Il convento fu soppresso nel 1650 da Innocenzo X perché ospitava meno di dodici frati e affidato a un sacerdote (il Retore). Il borgo era pittoresco ma in posizione disagiata, tanto che nel 1885 Don Agostini, nominato Rettore del Convento di San Francesco in Poggio Canoso, scrisse «Sono stato a Poggio Canoso e la località del Convento di San Francesco, ma il luogo è orrido, montuoso, circondato da gran fossi e senza strade […] ed il territorio parimenti incomodo per i fossi, i fiumi e strade fatte più per le capre che per gli uomini […] laonde intendo rinunciare al beneficio di San Francesco».
Con la morte dell’ultimo rettore (anni ‘50 del Novecento) iniziò un rovinoso abbandono; solo nel 1989 il convento rinacque a nuova vita, grazie alla presenza della Comunità Incontro di Don Gelmini, per il recupero di tossicodipendenti. Parzialmente restaurato, ospita oggi la comunità religiosa denominata “Il mandorlo”; la chiesa è stata “riaperta” nell’ottobre 2015 dal vescovo di Ascoli Piceno.
Interessante, poco prima di entrare al borgo per la porta a settentrione, è la chiesuola dedicata a San Rocco, uno dei santi più popolari, venerato come “santo rurale” dalla chiesa cattolica, oltre che da quella ortodossa e dalla chiesa anglicana. La vita e l’agiografia di questo santo sono state trattate diffusamente in un articolo precedente, al quale si rimanda.
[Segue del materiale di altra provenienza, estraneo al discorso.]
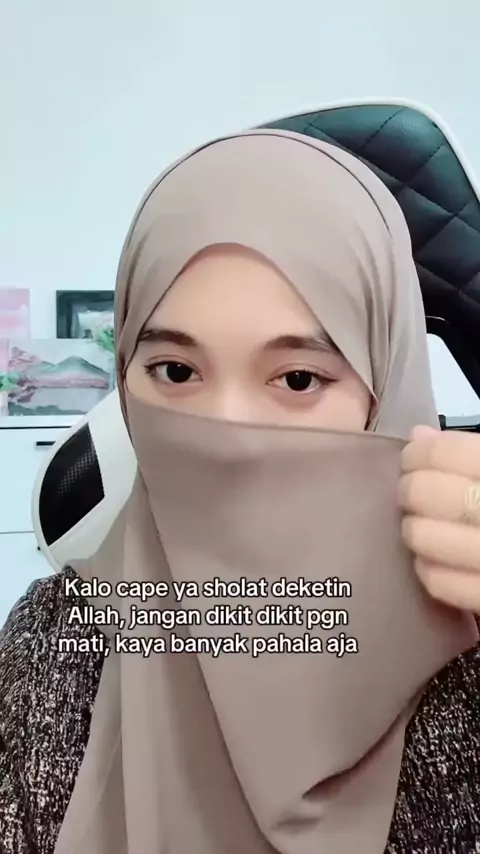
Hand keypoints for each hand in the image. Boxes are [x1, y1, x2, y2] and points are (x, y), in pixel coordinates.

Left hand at [399, 425, 479, 612]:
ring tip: (423, 525)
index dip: (418, 453)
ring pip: (424, 538)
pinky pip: (442, 583)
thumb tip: (420, 436)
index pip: (446, 452)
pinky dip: (428, 569)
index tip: (413, 457)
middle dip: (410, 490)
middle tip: (414, 492)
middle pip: (426, 493)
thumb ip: (473, 449)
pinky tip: (436, 560)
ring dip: (414, 530)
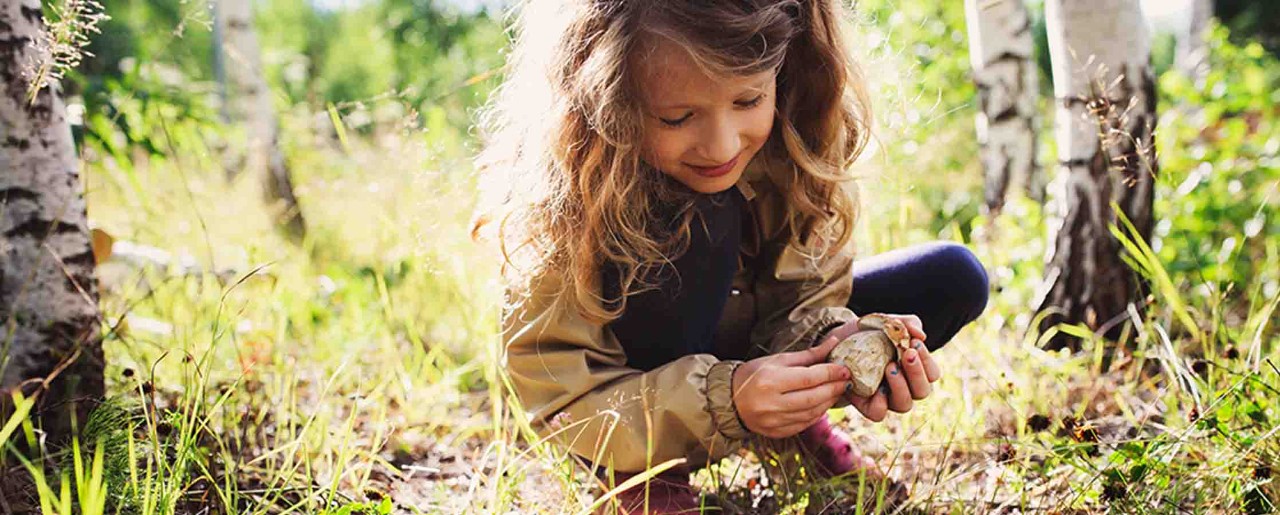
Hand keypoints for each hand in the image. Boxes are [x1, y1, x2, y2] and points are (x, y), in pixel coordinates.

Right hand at [731, 336, 851, 437]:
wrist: (729, 399)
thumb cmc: (754, 374)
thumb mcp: (777, 360)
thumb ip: (808, 355)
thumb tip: (833, 343)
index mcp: (770, 381)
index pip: (809, 378)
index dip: (830, 373)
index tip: (845, 369)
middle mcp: (772, 404)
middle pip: (813, 398)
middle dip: (834, 388)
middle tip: (846, 381)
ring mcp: (774, 421)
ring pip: (812, 413)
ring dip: (828, 402)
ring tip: (836, 391)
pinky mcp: (776, 432)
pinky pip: (804, 424)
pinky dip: (817, 414)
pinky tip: (822, 404)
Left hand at [820, 314, 941, 421]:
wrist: (838, 341)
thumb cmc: (869, 333)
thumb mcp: (886, 322)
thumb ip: (906, 324)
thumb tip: (921, 335)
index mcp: (914, 370)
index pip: (932, 373)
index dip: (927, 361)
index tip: (914, 343)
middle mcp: (905, 387)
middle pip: (923, 391)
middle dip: (917, 372)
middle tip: (906, 354)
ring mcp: (887, 398)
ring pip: (904, 404)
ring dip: (900, 386)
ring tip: (889, 367)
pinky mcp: (866, 405)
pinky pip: (878, 413)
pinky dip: (879, 403)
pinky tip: (877, 389)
Al Santo sono intitolate, in Italia, circa tremila chiese e cappelle, a dimostrazione della devozione popolare; anche nella nostra zona sono diversi gli edifici religiosi dedicati al Santo: uno di questi è quello di Poggio Canoso, nel comprensorio dell’Ascensione.
La devozione popolare verso questo Santo pellegrino è sincretica (nata dalla convergenza di dottrine religiose inconciliabili), ma è entrata nel cuore della gente bisognosa di un patrono taumaturgico (San Rocco proteggeva da diversi mali, tra i quali la peste) che la aiutasse nella quotidianità, intercedendo con il divino.
Nel periodo natalizio, il borgo è lo scenario per un Presepe vivente, cerimonia che si ripete già da quattro anni. La rappresentazione attira numerosi turisti e costituisce, al di là della sua significanza religiosa, un volano economico per le produzioni locali, presentate in questa occasione nella affascinante location del borgo.